:: SOURCE TEXT ::
=======

Valuing Antique & Vintage Metalwork
Fig 1. An antique brass "pinchback" long chain bought for $1100. Photo courtesy of SkinnerInc.com.
Valuable antique and estate
pieces have been lost to the scrapper because neither seller, nor buyer,
realized that the item had value beyond its metal weight. Before selling
heirlooms and antique jewelry for their scrap value, consider having the
jewelry evaluated by specialists at an auction house, either by making an
appointment to bring in pieces, or sending detailed images. Auction houses
normally do not charge for the initial review and verbal appraisal of
jewelry, as it is an integral part of their business model. Owners can also
send jewelry to reputable major auction houses for review through insured
mail if an “in person” visit is not possible.
The heads of jewelry departments of major auction houses, and their teams of specialists, combine to offer many years of experience in their field. Through constant interaction with estate lawyers, collectors and the general public, jewelry specialists review and auction large volumes of old jewelry. They are therefore in an excellent position to recognize jewelry that is collectible but not obviously valuable, even when the items are not signed or even marked for gold content. Specialists can determine jewelry’s metal content with non destructive tests, and, as part of their evaluation, can offer a realistic idea of a likely market value, using their knowledge of comparable items that have been recently auctioned.

=======

:: EXCERPTED RECORDS ::
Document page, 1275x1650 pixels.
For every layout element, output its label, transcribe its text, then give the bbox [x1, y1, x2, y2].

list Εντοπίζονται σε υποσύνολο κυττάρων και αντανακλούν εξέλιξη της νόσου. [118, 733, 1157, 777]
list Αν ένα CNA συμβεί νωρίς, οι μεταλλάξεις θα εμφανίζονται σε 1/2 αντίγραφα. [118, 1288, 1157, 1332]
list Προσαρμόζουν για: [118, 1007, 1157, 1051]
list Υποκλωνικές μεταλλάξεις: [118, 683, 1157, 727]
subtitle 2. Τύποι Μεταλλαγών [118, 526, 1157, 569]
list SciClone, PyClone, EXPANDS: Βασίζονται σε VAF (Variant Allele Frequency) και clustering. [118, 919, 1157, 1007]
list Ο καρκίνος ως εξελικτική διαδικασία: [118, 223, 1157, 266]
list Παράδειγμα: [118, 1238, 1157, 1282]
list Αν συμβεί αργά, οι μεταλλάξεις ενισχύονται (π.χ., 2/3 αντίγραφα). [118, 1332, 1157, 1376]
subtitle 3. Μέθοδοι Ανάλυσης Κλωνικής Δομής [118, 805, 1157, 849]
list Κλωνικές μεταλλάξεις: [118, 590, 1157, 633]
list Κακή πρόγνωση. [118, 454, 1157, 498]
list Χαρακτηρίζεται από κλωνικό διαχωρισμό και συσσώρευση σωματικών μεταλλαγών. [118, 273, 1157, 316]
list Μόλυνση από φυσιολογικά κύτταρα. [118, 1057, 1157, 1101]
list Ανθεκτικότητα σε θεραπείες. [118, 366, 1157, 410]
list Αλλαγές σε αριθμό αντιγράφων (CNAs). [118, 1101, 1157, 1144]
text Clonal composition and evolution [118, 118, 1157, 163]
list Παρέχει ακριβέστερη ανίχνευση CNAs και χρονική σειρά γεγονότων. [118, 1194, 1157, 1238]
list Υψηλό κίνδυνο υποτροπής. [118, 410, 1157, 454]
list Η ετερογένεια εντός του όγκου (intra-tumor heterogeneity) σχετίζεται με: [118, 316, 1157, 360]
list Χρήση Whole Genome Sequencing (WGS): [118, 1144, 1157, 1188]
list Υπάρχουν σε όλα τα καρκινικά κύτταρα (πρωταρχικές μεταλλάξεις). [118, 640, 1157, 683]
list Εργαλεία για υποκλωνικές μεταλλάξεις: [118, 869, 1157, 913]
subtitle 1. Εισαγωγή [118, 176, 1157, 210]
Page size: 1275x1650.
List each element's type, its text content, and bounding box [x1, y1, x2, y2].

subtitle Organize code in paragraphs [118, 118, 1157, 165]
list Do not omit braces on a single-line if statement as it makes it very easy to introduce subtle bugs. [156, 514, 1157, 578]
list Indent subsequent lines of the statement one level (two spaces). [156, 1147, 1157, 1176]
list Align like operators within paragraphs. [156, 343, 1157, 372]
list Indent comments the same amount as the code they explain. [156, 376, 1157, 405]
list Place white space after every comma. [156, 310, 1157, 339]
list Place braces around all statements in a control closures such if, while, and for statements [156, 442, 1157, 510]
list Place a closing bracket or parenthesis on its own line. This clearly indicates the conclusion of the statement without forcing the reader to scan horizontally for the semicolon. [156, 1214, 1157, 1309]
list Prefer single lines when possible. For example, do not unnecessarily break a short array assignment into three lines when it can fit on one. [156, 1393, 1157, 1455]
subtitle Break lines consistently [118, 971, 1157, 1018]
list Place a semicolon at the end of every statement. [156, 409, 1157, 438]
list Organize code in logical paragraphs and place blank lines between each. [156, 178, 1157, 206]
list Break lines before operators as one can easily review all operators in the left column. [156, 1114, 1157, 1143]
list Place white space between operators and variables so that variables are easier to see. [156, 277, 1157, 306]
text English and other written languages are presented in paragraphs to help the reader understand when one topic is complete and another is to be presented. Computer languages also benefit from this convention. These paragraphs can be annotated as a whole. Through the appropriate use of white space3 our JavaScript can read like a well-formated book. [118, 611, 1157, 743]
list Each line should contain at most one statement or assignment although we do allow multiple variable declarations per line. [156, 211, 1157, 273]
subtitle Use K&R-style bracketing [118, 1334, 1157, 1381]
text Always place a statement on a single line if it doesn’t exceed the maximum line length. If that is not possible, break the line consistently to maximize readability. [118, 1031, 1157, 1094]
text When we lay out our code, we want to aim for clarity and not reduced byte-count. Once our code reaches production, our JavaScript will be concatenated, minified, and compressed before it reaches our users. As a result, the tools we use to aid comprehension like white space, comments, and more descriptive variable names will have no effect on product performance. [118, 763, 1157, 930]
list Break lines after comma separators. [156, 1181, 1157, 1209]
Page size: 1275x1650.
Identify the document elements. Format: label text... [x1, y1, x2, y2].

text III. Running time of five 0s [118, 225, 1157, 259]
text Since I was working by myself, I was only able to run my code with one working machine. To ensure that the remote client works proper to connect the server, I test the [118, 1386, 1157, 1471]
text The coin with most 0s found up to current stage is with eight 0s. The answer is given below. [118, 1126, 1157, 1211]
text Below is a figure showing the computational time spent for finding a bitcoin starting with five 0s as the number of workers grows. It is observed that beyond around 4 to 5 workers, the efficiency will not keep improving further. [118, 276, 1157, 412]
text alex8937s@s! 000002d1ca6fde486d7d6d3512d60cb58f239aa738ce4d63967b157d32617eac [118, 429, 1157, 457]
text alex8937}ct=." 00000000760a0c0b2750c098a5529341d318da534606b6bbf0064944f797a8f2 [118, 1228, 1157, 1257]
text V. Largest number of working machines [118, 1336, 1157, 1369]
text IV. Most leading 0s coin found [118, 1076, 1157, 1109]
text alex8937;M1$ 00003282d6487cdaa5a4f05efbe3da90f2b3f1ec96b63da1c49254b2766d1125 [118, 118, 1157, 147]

=======

:: QUESTIONS ON THE MATERIAL ::
1. Answer these questions from the text on valuing antique metalwork:
(a) What price was the antique brass "pinchback" long chain in Fig 1. bought for?
(b) What do auction houses normally not charge for?
(c) How can specialists determine jewelry's metal content?
2. Echo the text on valuing antique metalwork from "The heads of" up to and including "been recently auctioned.".
The records are separate material and have no connection to the text on valuing antique metalwork.

:: ANSWERS TO THE PROBLEMS ::
1.
(a) $1100.
(b) The initial review and verbal appraisal of jewelry.
(c) With non destructive tests.

2.
The heads of jewelry departments of major auction houses, and their teams of specialists, combine to offer many years of experience in their field. Through constant interaction with estate lawyers, collectors and the general public, jewelry specialists review and auction large volumes of old jewelry. They are therefore in an excellent position to recognize jewelry that is collectible but not obviously valuable, even when the items are not signed or even marked for gold content. Specialists can determine jewelry’s metal content with non destructive tests, and, as part of their evaluation, can offer a realistic idea of a likely market value, using their knowledge of comparable items that have been recently auctioned.